RECORDS TO PROCESS =

-- Opening Marker --

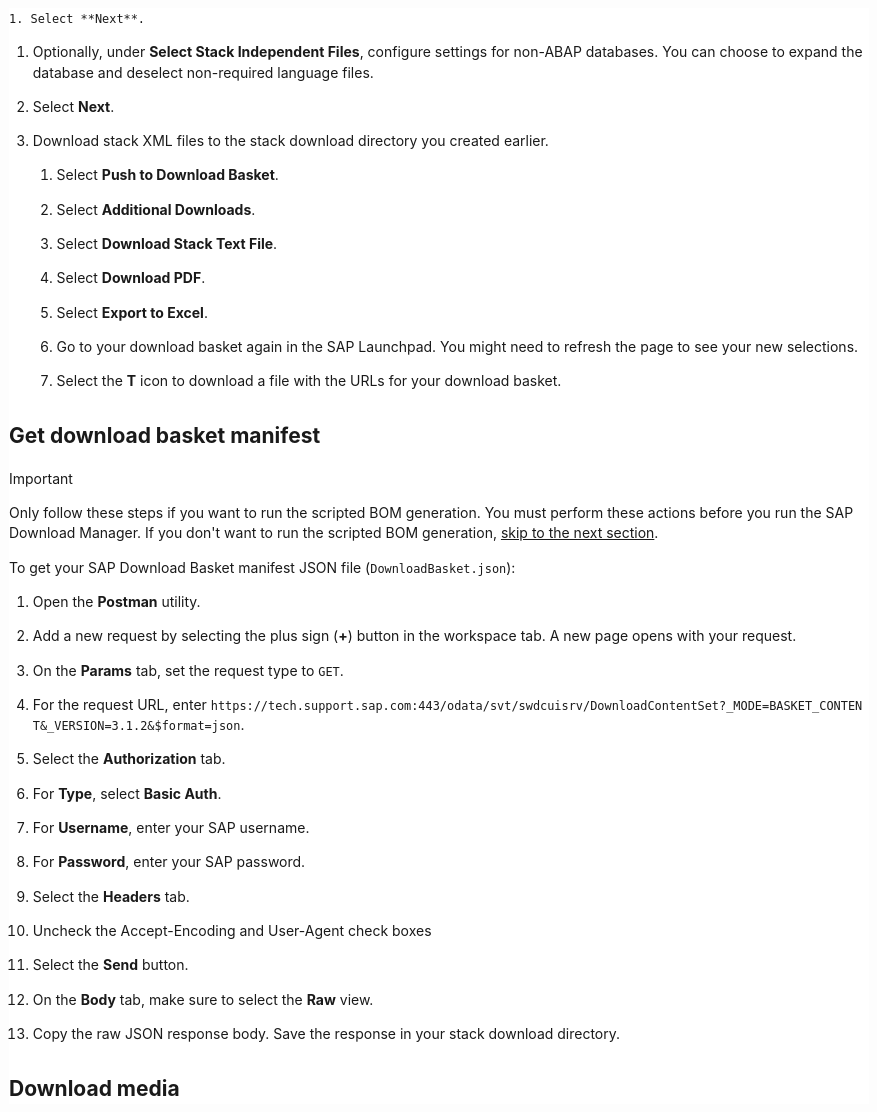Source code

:    1. Select **Next**.

1. Optionally, under **Select Stack Independent Files**, configure settings for non-ABAP databases. You can choose to expand the database and deselect non-required language files.

1. Select **Next**.

1. Download stack XML files to the stack download directory you created earlier.

    1. Select **Push to Download Basket**.

    1. Select **Additional Downloads**.

    1. Select **Download Stack Text File**.

    1. Select **Download PDF**.

    1. Select **Export to Excel**.

    1. Go to your download basket again in the SAP Launchpad. You might need to refresh the page to see your new selections.

    1. Select the **T** icon to download a file with the URLs for your download basket.

## Get download basket manifest

> [!IMPORTANT]
> Only follow these steps if you want to run the scripted BOM generation. You must perform these actions before you run the SAP Download Manager. If you don't want to run the scripted BOM generation, [skip to the next section](#download-media).

To get your SAP Download Basket manifest JSON file (`DownloadBasket.json`):

1. Open the **Postman** utility.

1. Add a new request by selecting the plus sign (**+**) button in the workspace tab. A new page opens with your request.

1. On the **Params** tab, set the request type to `GET`.

1. For the request URL, enter `https://tech.support.sap.com:443/odata/svt/swdcuisrv/DownloadContentSet?_MODE=BASKET_CONTENT&_VERSION=3.1.2&$format=json`.

1. Select the **Authorization** tab.

1. For **Type**, select **Basic Auth**.

1. For **Username**, enter your SAP username.

1. For **Password**, enter your SAP password.

1. Select the **Headers** tab.

1. Uncheck the Accept-Encoding and User-Agent check boxes

1. Select the **Send** button.

1. On the **Body** tab, make sure to select the **Raw** view.

1. Copy the raw JSON response body. Save the response in your stack download directory.

## Download media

-- Closing Marker --

TASK DIRECTIONS = Copy each line of the data that includes the word "enter".

RESPONSE TO THIS TASK =
1. For the request URL, enter `https://tech.support.sap.com:443/odata/svt/swdcuisrv/DownloadContentSet?_MODE=BASKET_CONTENT&_VERSION=3.1.2&$format=json`.
1. For **Username**, enter your SAP username.
1. For **Password**, enter your SAP password.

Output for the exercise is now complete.